(About this task) Lines that contain "deinen" are to be copied from the material, every one of them.
- - - -
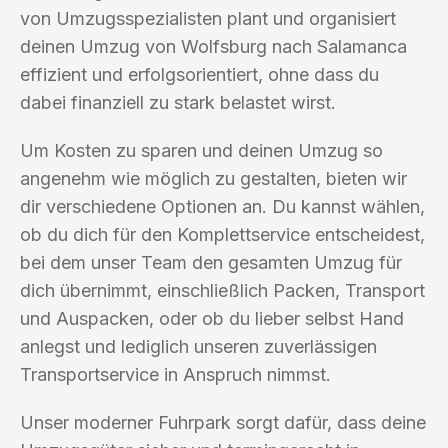
von Umzugsspezialisten plant und organisiert
deinen Umzug von Wolfsburg nach Salamanca
effizient und erfolgsorientiert, ohne dass du
dabei finanziell zu stark belastet wirst.
Um Kosten zu sparen und deinen Umzug so
angenehm wie möglich zu gestalten, bieten wir
dir verschiedene Optionen an. Du kannst wählen,
ob du dich für den Komplettservice entscheidest,
bei dem unser Team den gesamten Umzug für
dich übernimmt, einschließlich Packen, Transport
und Auspacken, oder ob du lieber selbst Hand
anlegst und lediglich unseren zuverlässigen
Transportservice in Anspruch nimmst.
Unser moderner Fuhrpark sorgt dafür, dass deine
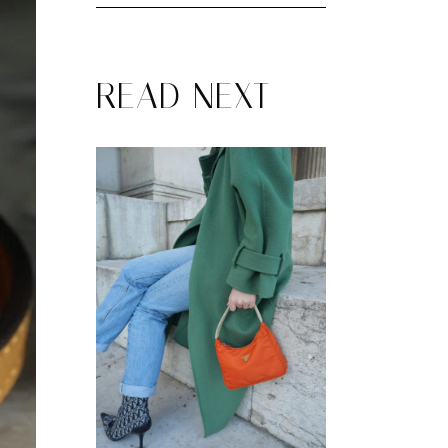
READ NEXT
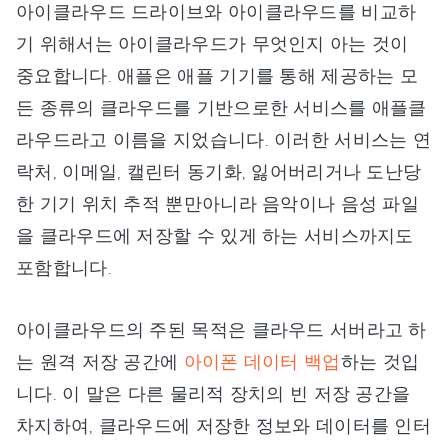
아이클라우드 드라이브와 아이클라우드를 비교하
기 위해서는 아이클라우드가 무엇인지 아는 것이
중요합니다. 애플은 애플 기기를 통해 제공하는 모
든 종류의 클라우드를 기반으로한 서비스를 애플클
라우드라고 이름을 지었습니다. 이러한 서비스는 연
락처, 이메일, 캘린터 동기화, 잃어버리거나 도난당
한 기기 위치 추적 뿐만아니라 음악이나 음성 파일
을 클라우드에 저장할 수 있게 하는 서비스까지도
포함합니다.
아이클라우드의 주된 목적은 클라우드 서버라고 하
는 원격 저장 공간에
아이폰 데이터 백업
하는 것입
니다. 이 말은 다른 물리적 장치의 빈 저장 공간을
차지하여, 클라우드에 저장한 정보와 데이터를 인터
- - - -
(Response to this task)
deinen Umzug von Wolfsburg nach Salamanca
Um Kosten zu sparen und deinen Umzug so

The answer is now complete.